** Dataset content follows **

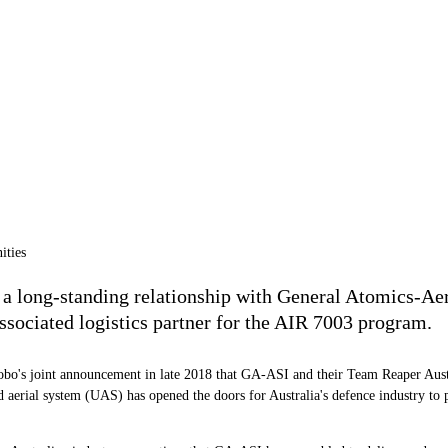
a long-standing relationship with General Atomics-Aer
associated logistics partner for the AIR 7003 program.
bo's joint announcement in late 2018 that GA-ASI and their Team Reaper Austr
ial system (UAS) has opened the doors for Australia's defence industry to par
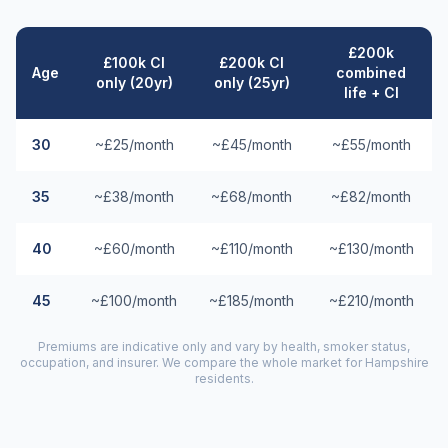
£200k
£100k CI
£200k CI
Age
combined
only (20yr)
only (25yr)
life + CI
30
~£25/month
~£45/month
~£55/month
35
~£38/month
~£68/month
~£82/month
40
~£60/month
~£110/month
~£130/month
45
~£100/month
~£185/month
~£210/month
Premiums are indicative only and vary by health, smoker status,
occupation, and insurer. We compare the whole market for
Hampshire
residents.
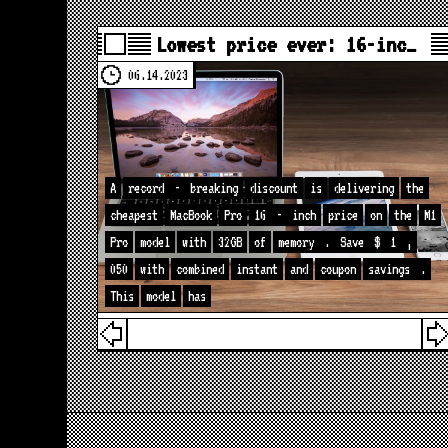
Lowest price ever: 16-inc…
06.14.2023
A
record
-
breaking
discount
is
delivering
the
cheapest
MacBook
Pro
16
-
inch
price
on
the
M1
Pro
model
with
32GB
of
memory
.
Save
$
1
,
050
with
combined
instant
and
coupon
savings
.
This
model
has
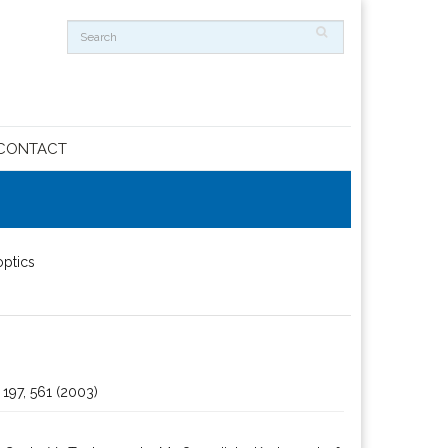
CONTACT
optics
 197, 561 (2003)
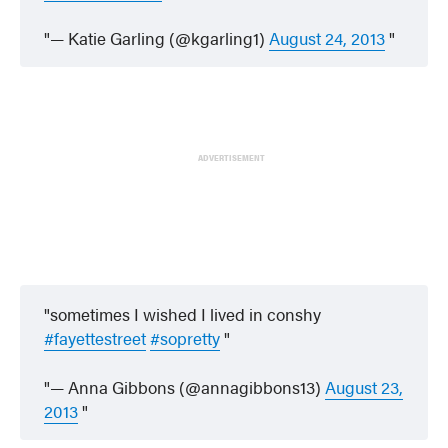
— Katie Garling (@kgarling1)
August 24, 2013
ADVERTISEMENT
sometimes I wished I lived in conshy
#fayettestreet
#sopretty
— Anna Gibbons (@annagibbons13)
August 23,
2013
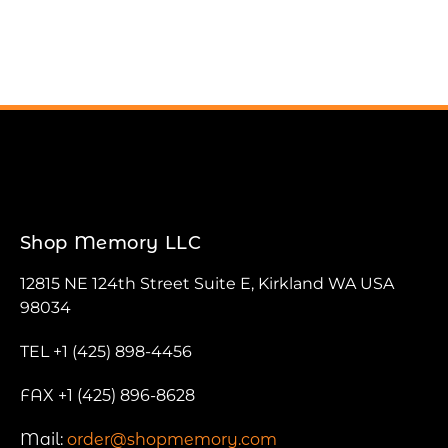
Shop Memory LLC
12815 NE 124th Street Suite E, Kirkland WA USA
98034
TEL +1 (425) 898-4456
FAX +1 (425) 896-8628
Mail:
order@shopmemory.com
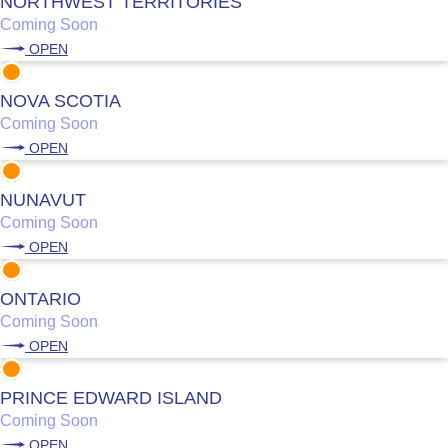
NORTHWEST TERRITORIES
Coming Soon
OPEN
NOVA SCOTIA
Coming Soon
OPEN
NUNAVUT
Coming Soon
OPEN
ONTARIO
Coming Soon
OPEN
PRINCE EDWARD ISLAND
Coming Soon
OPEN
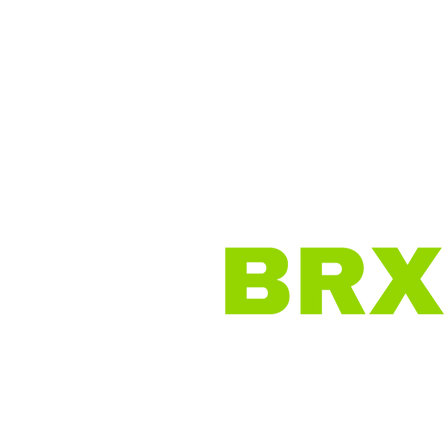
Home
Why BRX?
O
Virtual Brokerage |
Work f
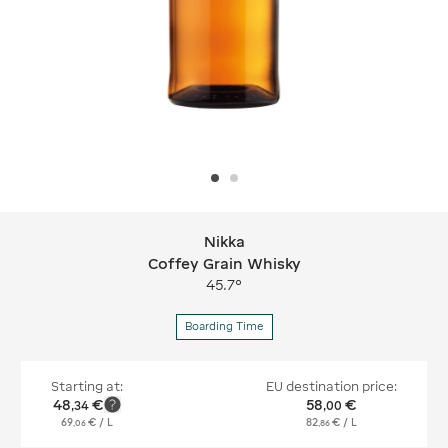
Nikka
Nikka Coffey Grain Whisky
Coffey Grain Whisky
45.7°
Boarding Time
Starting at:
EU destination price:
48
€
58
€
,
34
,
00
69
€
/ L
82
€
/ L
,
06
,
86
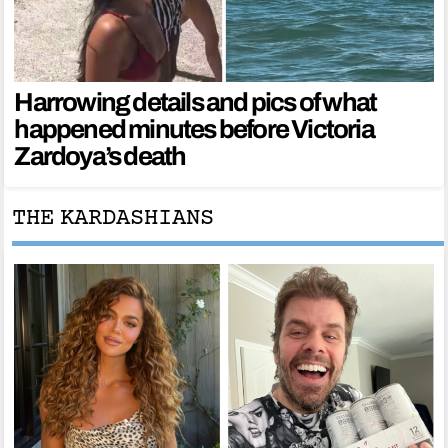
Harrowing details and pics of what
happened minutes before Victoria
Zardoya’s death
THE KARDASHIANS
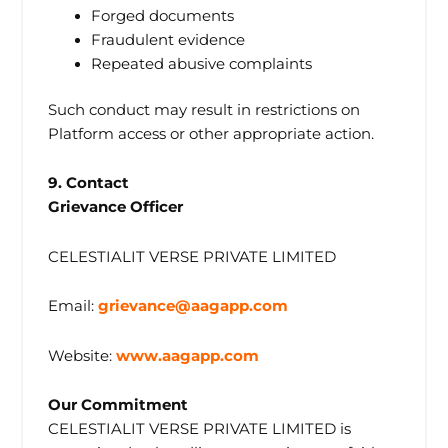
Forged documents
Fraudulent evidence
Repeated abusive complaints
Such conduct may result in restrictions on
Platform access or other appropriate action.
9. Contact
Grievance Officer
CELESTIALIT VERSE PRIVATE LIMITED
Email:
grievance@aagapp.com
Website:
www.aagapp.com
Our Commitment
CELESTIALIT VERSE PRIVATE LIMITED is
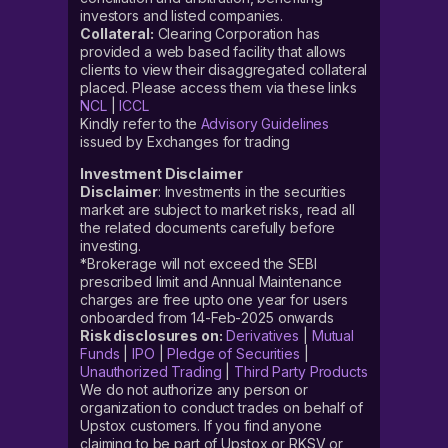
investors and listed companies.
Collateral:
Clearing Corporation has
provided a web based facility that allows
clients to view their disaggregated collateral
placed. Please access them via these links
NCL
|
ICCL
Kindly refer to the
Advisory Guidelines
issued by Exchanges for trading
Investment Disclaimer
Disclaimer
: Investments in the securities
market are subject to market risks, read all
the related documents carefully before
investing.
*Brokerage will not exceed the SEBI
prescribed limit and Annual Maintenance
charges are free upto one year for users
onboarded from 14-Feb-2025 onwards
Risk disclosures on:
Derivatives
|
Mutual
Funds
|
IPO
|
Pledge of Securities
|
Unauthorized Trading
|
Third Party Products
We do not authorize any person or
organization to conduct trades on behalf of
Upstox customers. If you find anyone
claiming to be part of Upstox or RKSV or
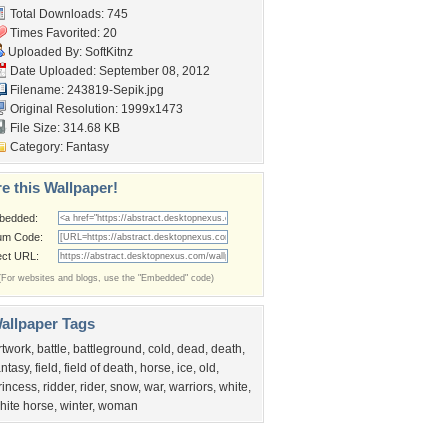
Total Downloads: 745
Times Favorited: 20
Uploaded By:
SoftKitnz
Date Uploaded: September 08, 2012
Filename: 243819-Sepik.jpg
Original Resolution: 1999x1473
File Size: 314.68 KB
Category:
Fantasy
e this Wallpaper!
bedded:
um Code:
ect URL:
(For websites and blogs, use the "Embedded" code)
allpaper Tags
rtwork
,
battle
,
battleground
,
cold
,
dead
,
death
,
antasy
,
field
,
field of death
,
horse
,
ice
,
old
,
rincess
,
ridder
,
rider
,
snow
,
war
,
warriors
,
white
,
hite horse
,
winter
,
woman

** End of Dataset content **
** Dataset content follows **

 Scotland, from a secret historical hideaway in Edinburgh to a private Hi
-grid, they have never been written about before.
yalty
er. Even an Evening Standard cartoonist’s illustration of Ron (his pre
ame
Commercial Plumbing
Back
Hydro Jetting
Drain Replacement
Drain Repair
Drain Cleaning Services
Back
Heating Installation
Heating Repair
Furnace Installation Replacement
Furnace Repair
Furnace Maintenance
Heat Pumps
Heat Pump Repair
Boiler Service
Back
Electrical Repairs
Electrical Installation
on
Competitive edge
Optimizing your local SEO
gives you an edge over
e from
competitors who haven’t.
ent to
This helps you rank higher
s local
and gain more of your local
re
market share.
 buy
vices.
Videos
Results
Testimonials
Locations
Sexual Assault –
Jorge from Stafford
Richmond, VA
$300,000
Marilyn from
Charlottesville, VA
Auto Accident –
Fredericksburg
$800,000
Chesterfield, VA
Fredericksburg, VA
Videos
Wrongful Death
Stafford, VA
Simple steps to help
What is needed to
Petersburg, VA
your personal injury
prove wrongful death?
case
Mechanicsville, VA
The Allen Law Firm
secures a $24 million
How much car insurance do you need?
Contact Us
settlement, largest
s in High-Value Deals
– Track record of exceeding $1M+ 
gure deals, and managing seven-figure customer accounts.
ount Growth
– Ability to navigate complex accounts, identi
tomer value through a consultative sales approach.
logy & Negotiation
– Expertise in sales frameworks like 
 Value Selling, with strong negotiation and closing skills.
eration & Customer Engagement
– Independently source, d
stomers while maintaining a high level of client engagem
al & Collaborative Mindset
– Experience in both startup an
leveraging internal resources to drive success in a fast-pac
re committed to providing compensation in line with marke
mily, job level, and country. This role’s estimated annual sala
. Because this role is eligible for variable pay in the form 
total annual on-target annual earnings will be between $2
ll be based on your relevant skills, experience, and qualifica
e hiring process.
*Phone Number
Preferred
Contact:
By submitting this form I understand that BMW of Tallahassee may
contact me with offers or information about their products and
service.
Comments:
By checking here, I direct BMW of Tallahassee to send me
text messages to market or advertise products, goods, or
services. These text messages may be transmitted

** End of Dataset content **

(Task requirements) Copy word for word only the lines above from the one with "Boarding Time" through the one with "provided a web based facility that allows". Leave pictures out.

(Answer)
Boarding Time
Starting at:
EU destination price:
48
€
58
€
,
34
,
00
69
€
/ L
82
€
/ L
,
06
,
86
Harrowing details and pics of what
happened minutes before Victoria
Zardoya’s death
THE KARDASHIANS
Forged documents
Fraudulent evidence
Repeated abusive complaints
Such conduct may result in restrictions on
Platform access or other appropriate action.
9. Contact
Grievance Officer
CELESTIALIT VERSE PRIVATE LIMITED
Email:
grievance@aagapp.com
Website:
www.aagapp.com
Our Commitment
CELESTIALIT VERSE PRIVATE LIMITED is
investors and listed companies.
Collateral:
Clearing Corporation has
provided a web based facility that allows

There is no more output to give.